*TASK TO CARRY OUT*:
Every line of the data below must be output exactly, with images left out.

*DATA FOR PROCESSING*:
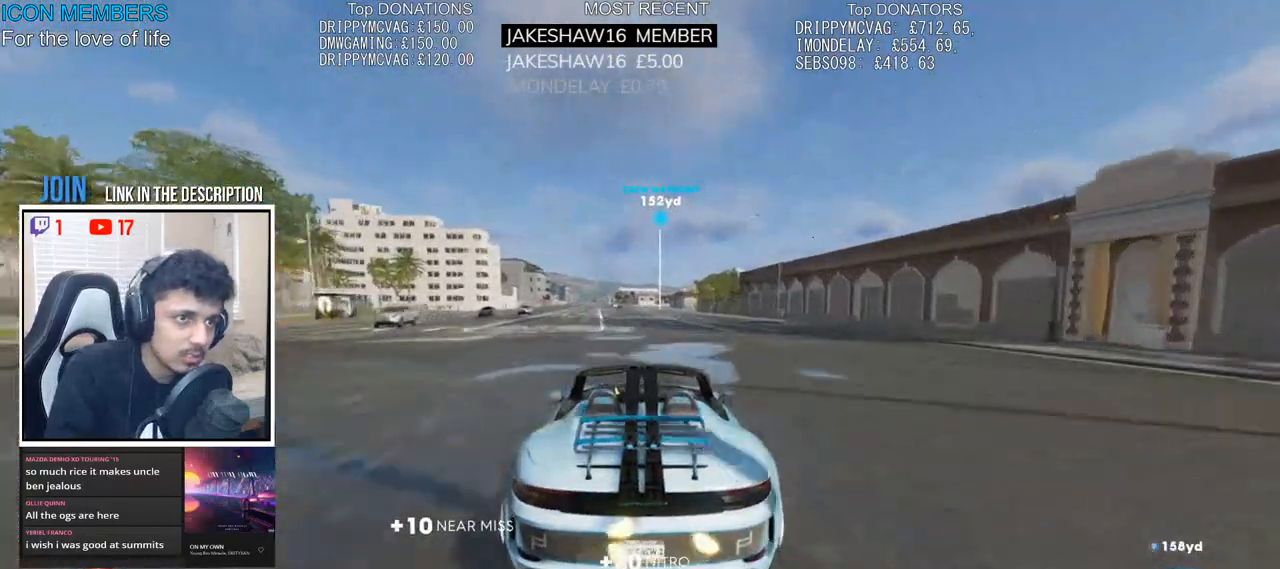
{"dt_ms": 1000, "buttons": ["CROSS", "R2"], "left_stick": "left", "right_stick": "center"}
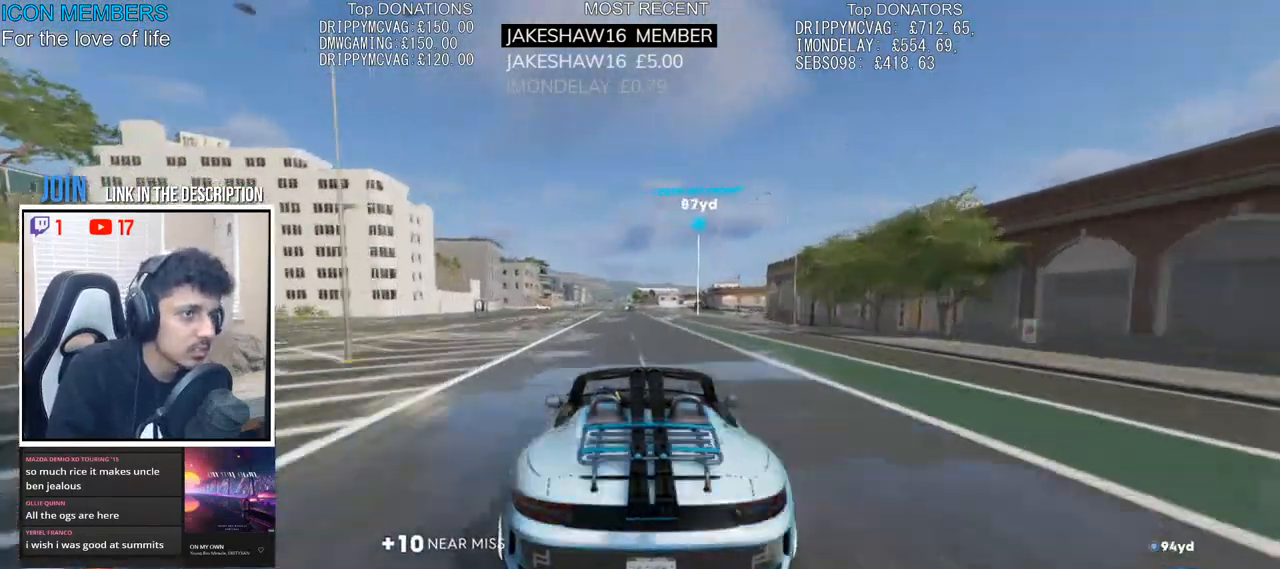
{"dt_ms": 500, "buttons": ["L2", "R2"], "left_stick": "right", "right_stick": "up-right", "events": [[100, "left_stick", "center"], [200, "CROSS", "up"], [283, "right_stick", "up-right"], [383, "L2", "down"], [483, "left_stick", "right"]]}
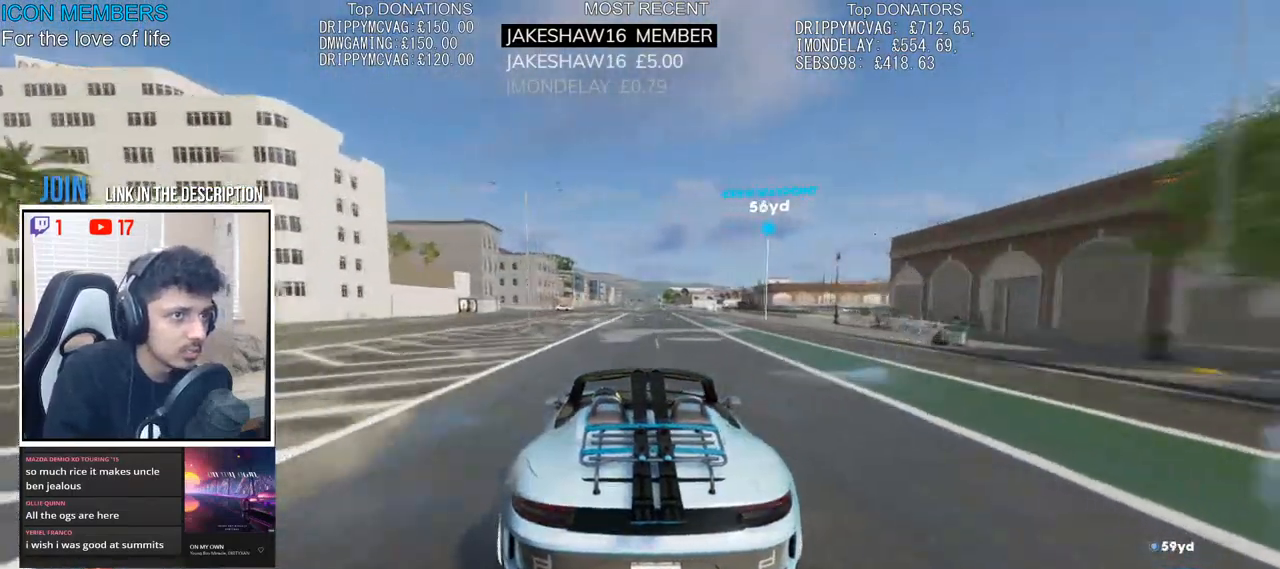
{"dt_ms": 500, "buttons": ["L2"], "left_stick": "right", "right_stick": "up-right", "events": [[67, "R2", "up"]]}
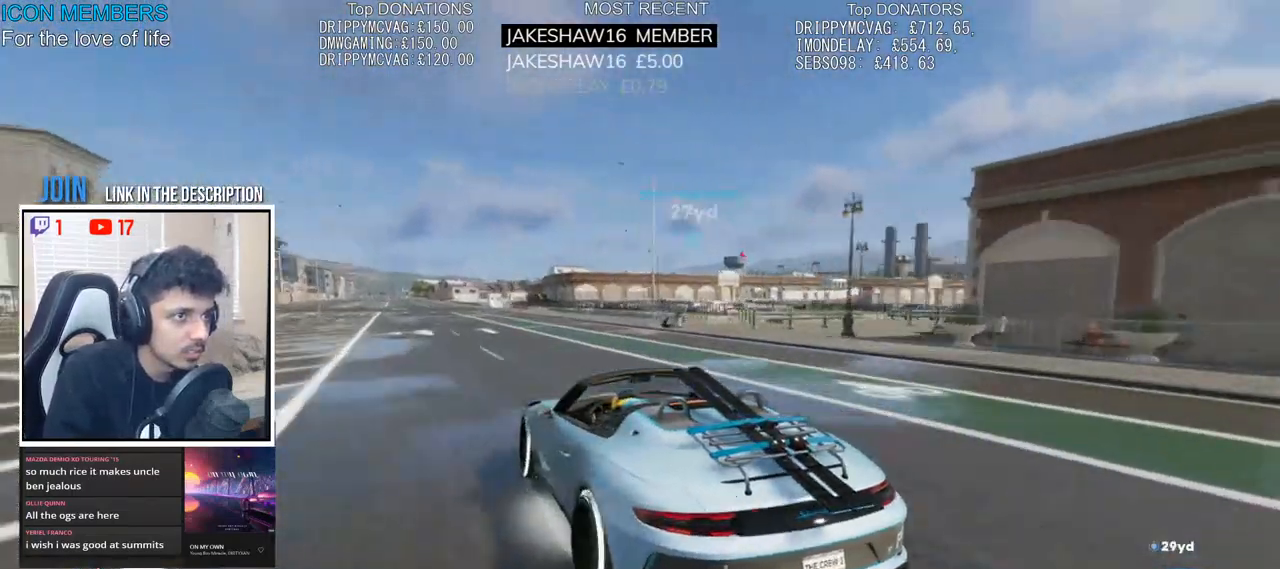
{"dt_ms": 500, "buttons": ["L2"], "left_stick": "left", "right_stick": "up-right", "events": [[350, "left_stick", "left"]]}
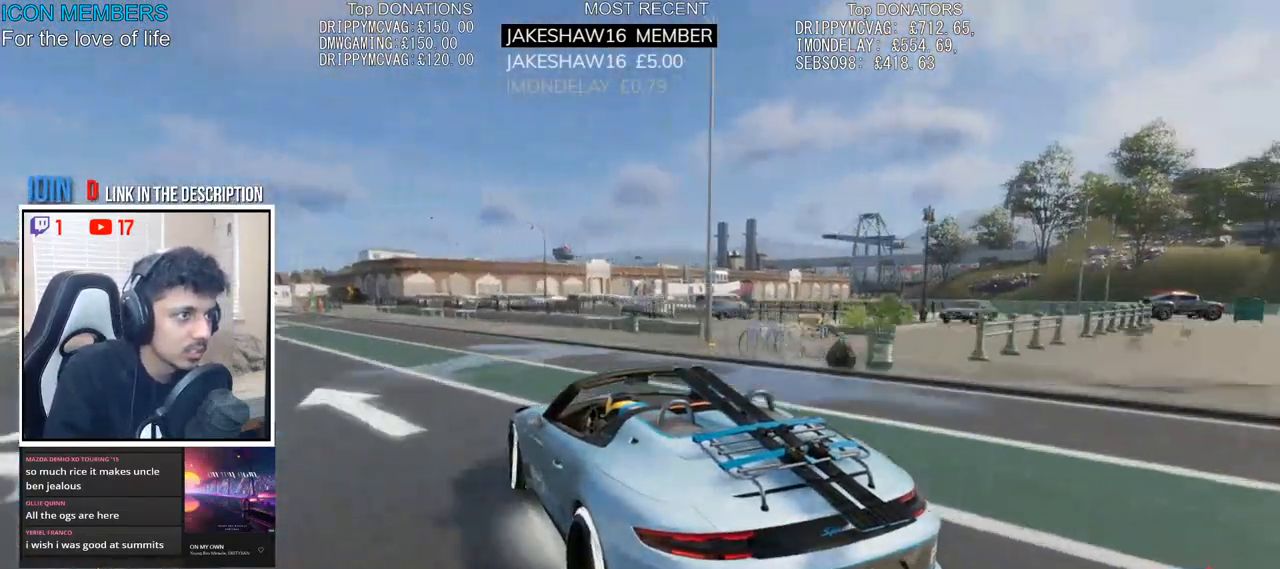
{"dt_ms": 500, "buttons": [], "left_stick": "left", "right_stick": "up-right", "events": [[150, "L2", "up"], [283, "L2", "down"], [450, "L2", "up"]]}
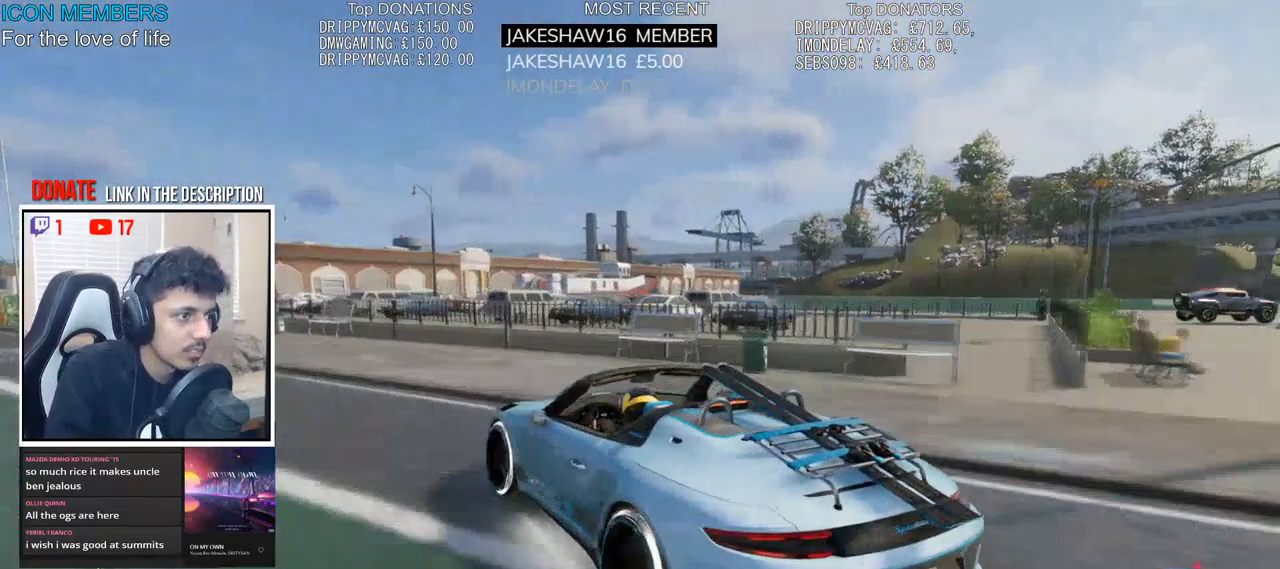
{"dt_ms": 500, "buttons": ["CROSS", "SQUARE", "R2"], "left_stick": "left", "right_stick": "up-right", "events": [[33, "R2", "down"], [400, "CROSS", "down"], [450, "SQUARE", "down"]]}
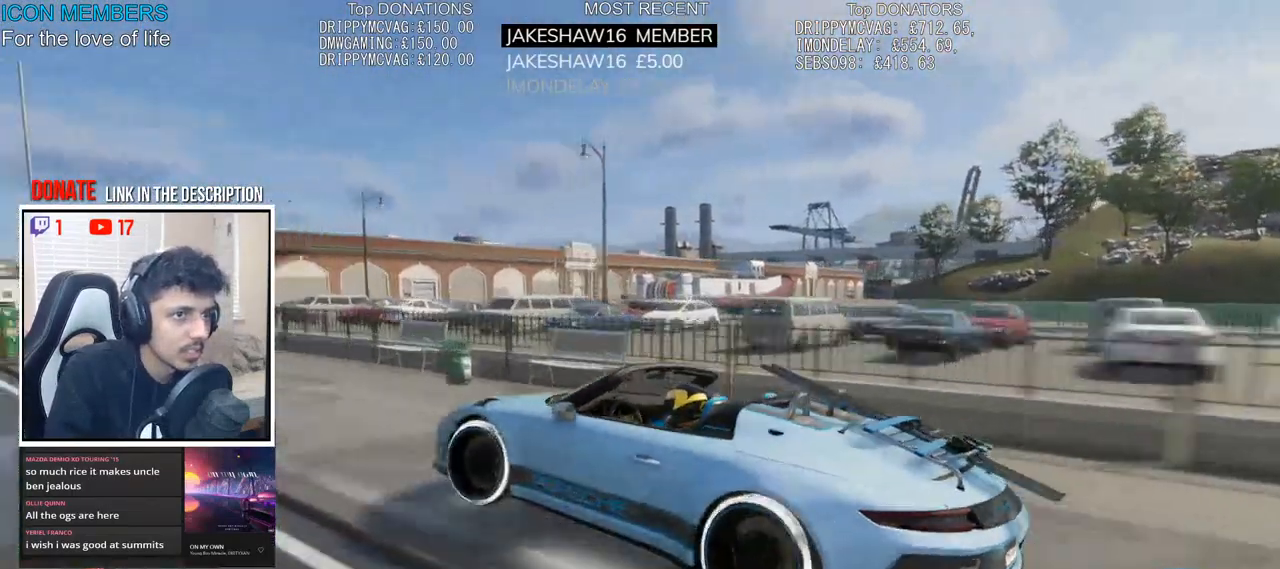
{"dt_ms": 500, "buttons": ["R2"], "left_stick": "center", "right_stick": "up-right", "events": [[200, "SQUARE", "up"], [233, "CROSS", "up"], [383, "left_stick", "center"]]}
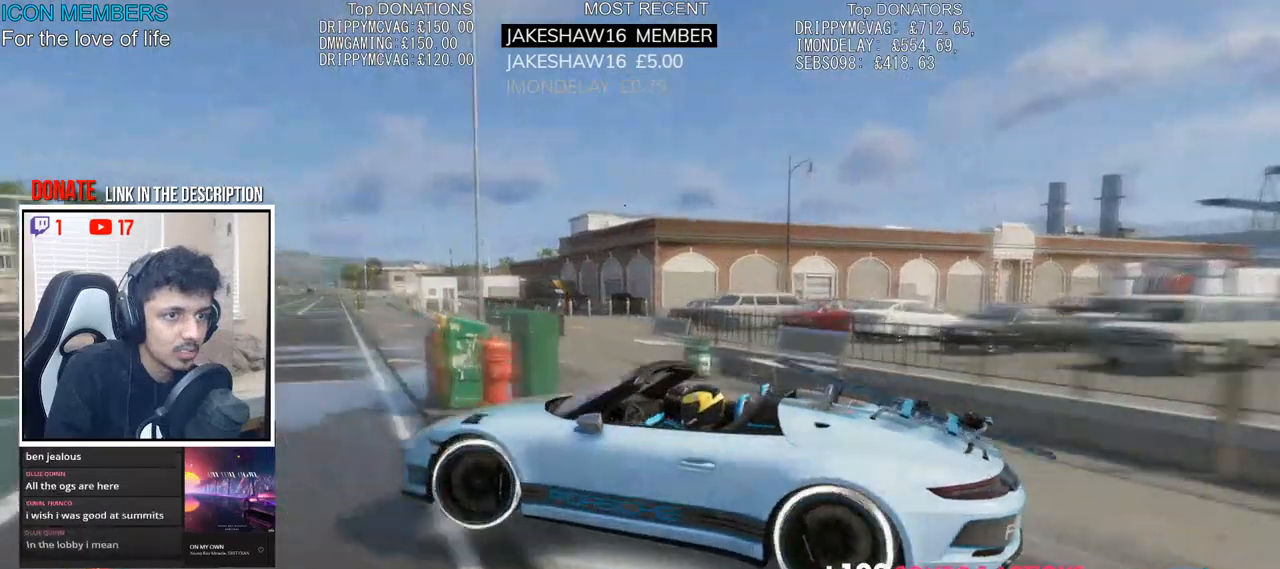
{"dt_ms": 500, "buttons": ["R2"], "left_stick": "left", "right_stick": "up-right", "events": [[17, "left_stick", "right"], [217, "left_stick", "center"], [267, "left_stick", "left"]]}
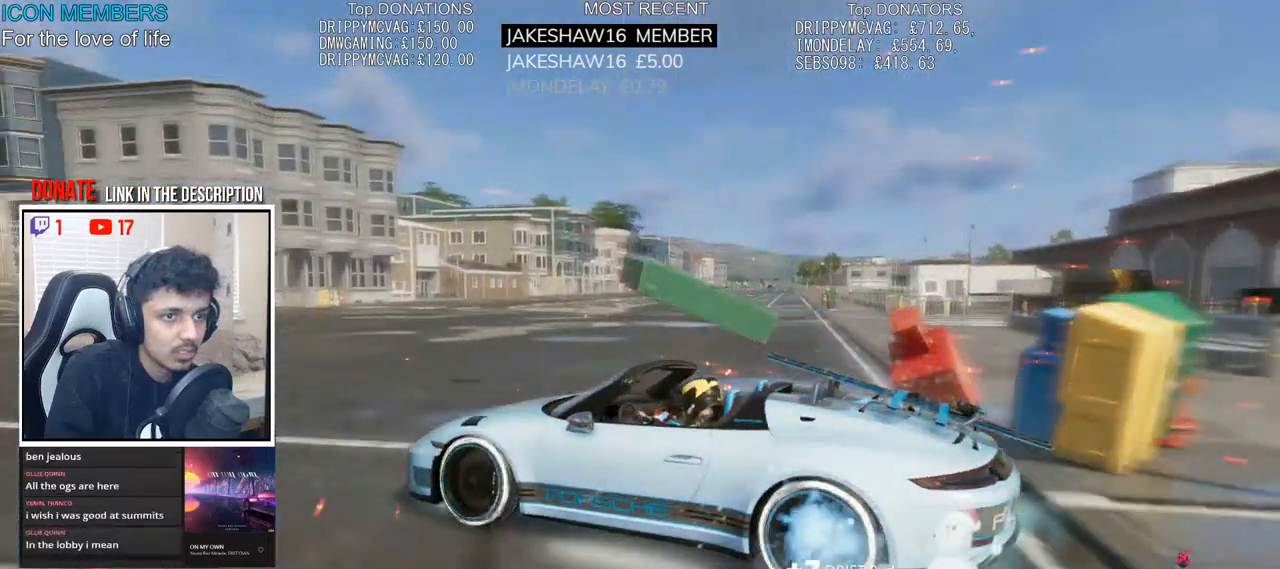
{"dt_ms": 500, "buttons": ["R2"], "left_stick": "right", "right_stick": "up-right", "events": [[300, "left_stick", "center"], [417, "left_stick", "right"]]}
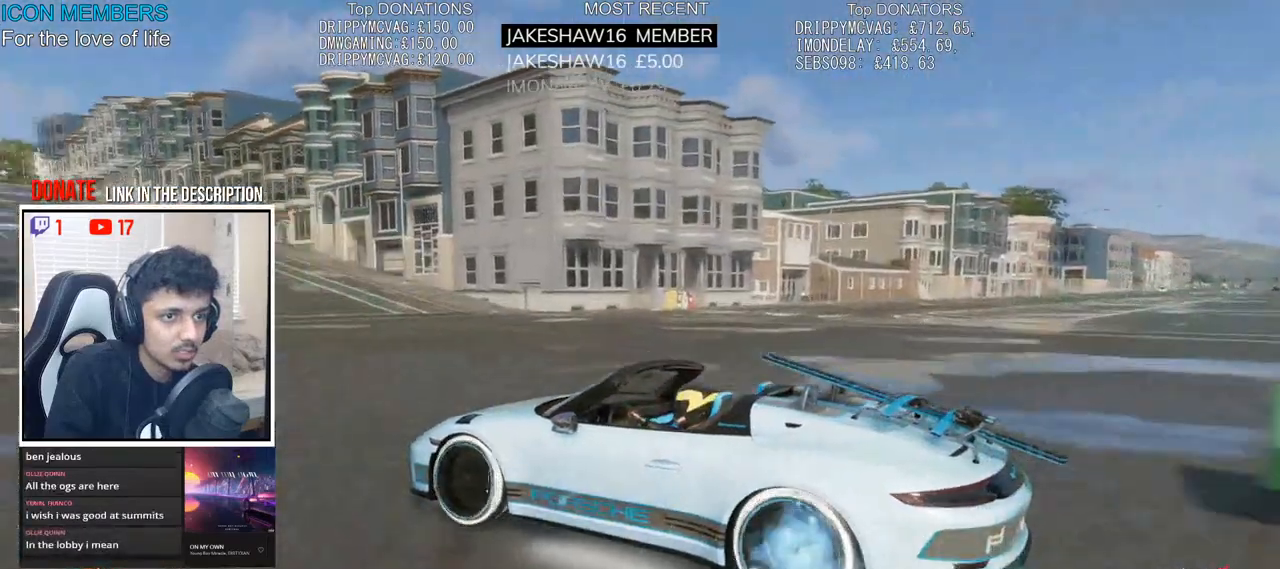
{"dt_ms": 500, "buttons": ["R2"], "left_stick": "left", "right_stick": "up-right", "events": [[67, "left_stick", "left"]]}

*WRITTEN SOLUTION*:
{"dt_ms": 1000, "buttons": ["CROSS", "R2"], "left_stick": "left", "right_stick": "center"}
{"dt_ms": 500, "buttons": ["L2", "R2"], "left_stick": "right", "right_stick": "up-right", "events": [[100, "left_stick", "center"], [200, "CROSS", "up"], [283, "right_stick", "up-right"], [383, "L2", "down"], [483, "left_stick", "right"]]}
{"dt_ms": 500, "buttons": ["L2"], "left_stick": "right", "right_stick": "up-right", "events": [[67, "R2", "up"]]}
{"dt_ms": 500, "buttons": ["L2"], "left_stick": "left", "right_stick": "up-right", "events": [[350, "left_stick", "left"]]}
{"dt_ms": 500, "buttons": [], "left_stick": "left", "right_stick": "up-right", "events": [[150, "L2", "up"], [283, "L2", "down"], [450, "L2", "up"]]}
{"dt_ms": 500, "buttons": ["CROSS", "SQUARE", "R2"], "left_stick": "left", "right_stick": "up-right", "events": [[33, "R2", "down"], [400, "CROSS", "down"], [450, "SQUARE", "down"]]}
{"dt_ms": 500, "buttons": ["R2"], "left_stick": "center", "right_stick": "up-right", "events": [[200, "SQUARE", "up"], [233, "CROSS", "up"], [383, "left_stick", "center"]]}
{"dt_ms": 500, "buttons": ["R2"], "left_stick": "left", "right_stick": "up-right", "events": [[17, "left_stick", "right"], [217, "left_stick", "center"], [267, "left_stick", "left"]]}
{"dt_ms": 500, "buttons": ["R2"], "left_stick": "right", "right_stick": "up-right", "events": [[300, "left_stick", "center"], [417, "left_stick", "right"]]}
{"dt_ms": 500, "buttons": ["R2"], "left_stick": "left", "right_stick": "up-right", "events": [[67, "left_stick", "left"]]}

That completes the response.